Heller enjoyed considerable esteem as a composer in his own time, sometimes at the expense of composers like Chopin. He was praised above all as the poet of the piano, and in this respect represented a movement away from technical virtuosity towards a more sensitive and intimate treatment of the instrument, leading directly to the piano music of Debussy and of Fauré. To many, of course, he was and is known as the composer of studies, for which there was a considerable demand after the success of his first pedagogical work on phrasing in 1840. Schumann in particular perceptively praised Heller for his natural emotions and the clarity of their expression, comparing the feelings aroused by his music to the strange aspect of otherwise definite figures in the half-light of dawn. Heller, in fact, was deeply respected by the more sensitive musicians of his own time. The temporary eclipse of his reputation is due in part to the association of his name with pedagogy and in part to the still prevailing tendency to favour the ostentation of technical virtuosity over the less pretentious and more intimate. The composer himself was well aware of his possible public, dividing pianists into three categories, those who played his works well, such as Charles Hallé, those who played them badly and the greatest number, those who did not play them at all. In the same letter to Hallé, Heller mentions a performance of his Waldstücke by Anton Rubinstein, comparing it to giving a salad to an elephant ("comme lorsqu'on donne à l'éléphant du cirque une simple saladière à engloutir"). In a later letter to Hallé he deplores "les grandes exhibitions de célèbres gymnastiques du piano", preferring instead "une belle scène, simple, naturelle, qui est puisée dans le coeur et rendue avec art". His close friend Berlioz admired Heller's works, his learning and his wit and found in him a man whose company he increasingly valued, as his life drew to a close.

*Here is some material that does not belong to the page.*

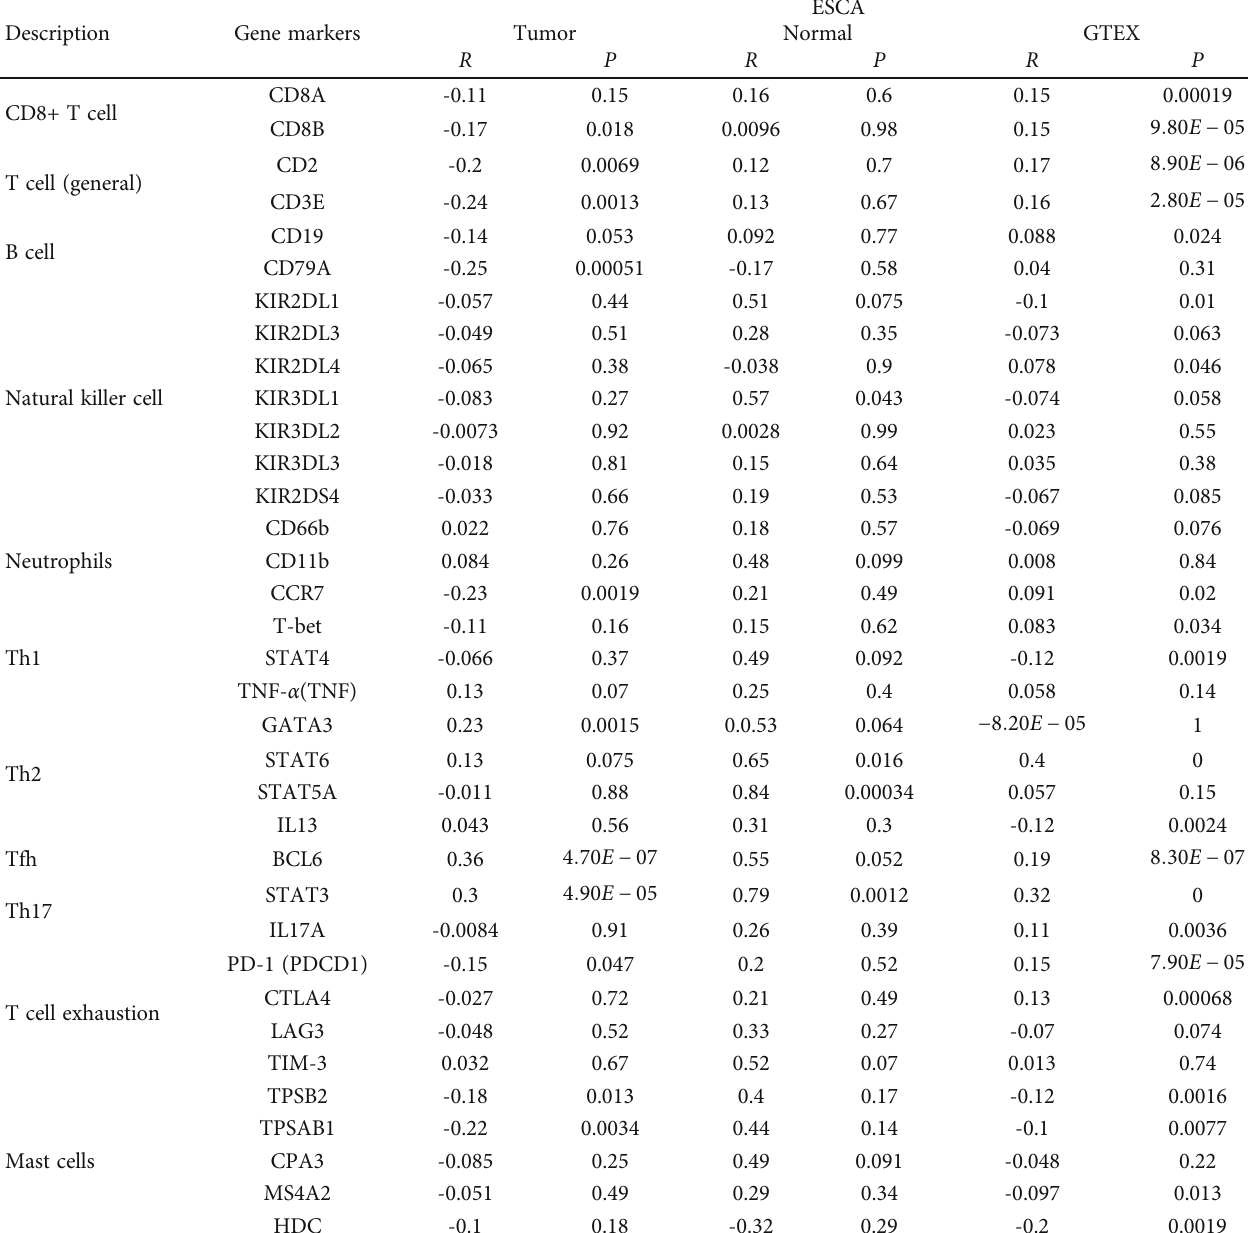
Table 1: The association of YY1 expression and immune markers in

Like Schumann and, in a different way, Berlioz, Heller frequently had recourse to literary reference in his music, although this was only in the form of general association rather than works with any detailed extra-musical programme. The Opus 82 Nuits blanches, a set of eighteen lyric pieces, appeared in Berlin in 1853 under the title Blumen-, Frucht- und Dornenstücke, a reference to the romantic novel by Jean Paul, a favourite writer of Schumann, on the subject of the poor man's lawyer Siebenkäs, his marriage, pretended death and subsequent wedding. The pieces vary in mood, a series of charming and finely crafted vignettes, passing from the energetic opening to a more melancholy impetuous piece, followed by gentle music in the manner of a Mendelssohn Song without Words. The whole series is a unified work, with necessary contrasts of key and feeling as it progresses, through the motor energy of the fourth piece and the calm lyricism of the fifth to a final happy ending.
The Préludes for Mademoiselle Lili, Opus 119, published in 1867, move from the world of Schumann to something suggesting the course that piano music was to take in France in the later years of the nineteenth century. The 32 Preludes, most of them short in length, are less conventional and even more varied in mood, although the set opens in the manner of Schumann, later turning to an operatic recitative and arioso, touches of both Florestan and of Eusebius, of Baroque figuration, fragments of musical dialogue and drama, increasingly adventurous in harmony and rhythm.
Jean Martin, a pupil of Yves Nat, Pierre Pasquier, Pierre Kostanoff and Guido Agosti, divides his time between concert engagements and teaching, the latter as a member of the staff of the Versailles Conservatoire, after several years at the National Regional Conservatoires of Grenoble and of Lyon. His recordings include the music of Brahms and Schumann as well as the complete piano music of Weber, and, with his Trio, the Piano Trio of Lalo. His interest in contemporary music is represented by performances and recording of the work of the composer Claude Ballif.